As I spent my winter in India reflecting on what it might mean to revive something from the past, I realized that perhaps revival is not really about going backward at all. Maybe it’s about reconnecting to something essential — something that never fully disappeared, but slowly faded beneath self-doubt, changing seasons of life, disappointment, or the quiet ways failure can convince us to stop reaching toward parts of ourselves we once loved.

Life changes shape in ways we rarely anticipate. Sometimes the shift arrives suddenly: a relationship ends, burnout shakes our confidence, or rejection leaves us questioning ourselves. At other times, it happens more gradually through responsibility, changing hormones, deadlines, caregiving, and yes, an endless cycle of laundry.

Somewhere along the way, many of us get a little disconnected from our own spark.

The truth is, those deeper parts of ourselves rarely disappear. More often, they sit quietly beneath the surface like embers that have dimmed but never fully gone out, still holding traces of the confidence, curiosity, or creativity that once made us feel more like ourselves. Perhaps revival begins there — in noticing what still feels quietly important and giving ourselves permission to welcome it back.

As I sat with these ideas, I began to understand why revisiting willPower felt so important to me. Over the years, I watched people rediscover confidence, move through challenge with greater steadiness, and reconnect with a version of themselves that felt stronger and more capable. At its core, willPower was never simply about fitness; it offered rhythm, repetition, challenge, and community in ways that helped people trust themselves again.

This summer, instructors from around the world will relaunch willPower during the weekend of the Summer Solstice, June 20/21 — the longest and brightest day of the year. Many are stepping back into something they haven’t taught in years, dusting things off, taking a risk, and wondering if they still have it.

There feels like something quietly fitting about doing that at a time of year marked by light.
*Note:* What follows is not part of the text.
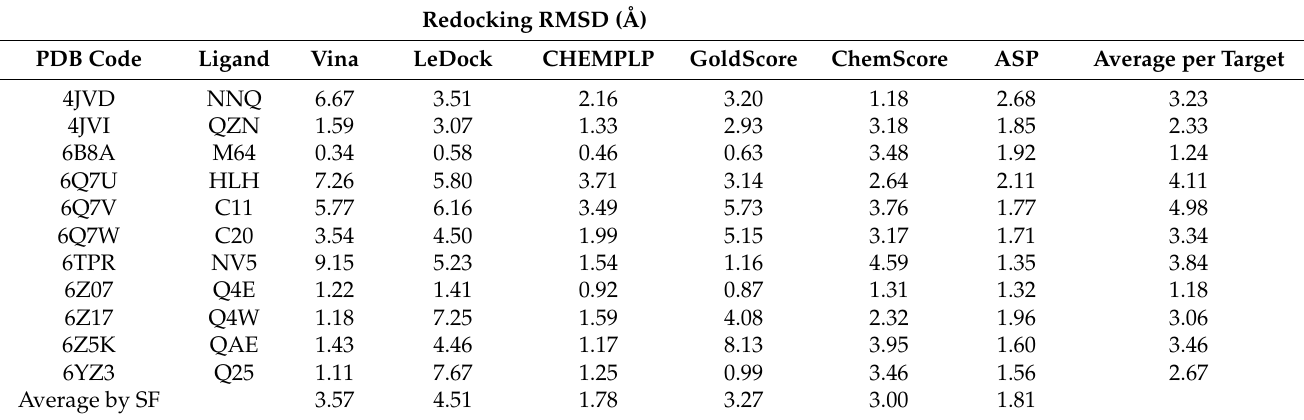
Table 1. RMSD of the re-docking for the other targets and their respective crystallographic ligand. Redocking RMSD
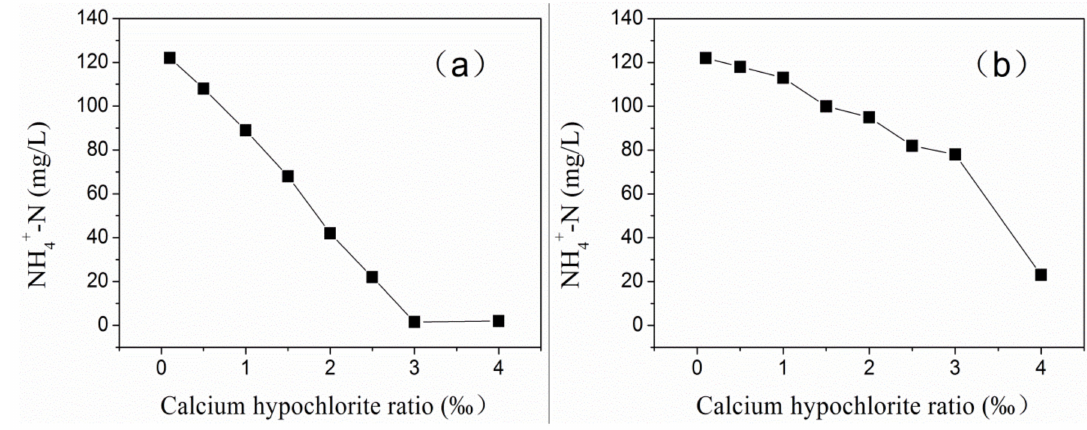
Figure 7. Comparison diagram of the NH 4 + -N removal e ff ect in di ff erent dosing sequences. ( a )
Not because life suddenly changes overnight, but because beginning again often starts with something much smaller: remembering what still matters, trusting ourselves enough to try, and allowing a spark that dimmed to become visible again.

Before the solstice arrives, perhaps take a quiet moment with a journal and ask yourself:

What inside of me deserves a revival?

Not who you used to be, but what still matters — and what deserves permission to rise again.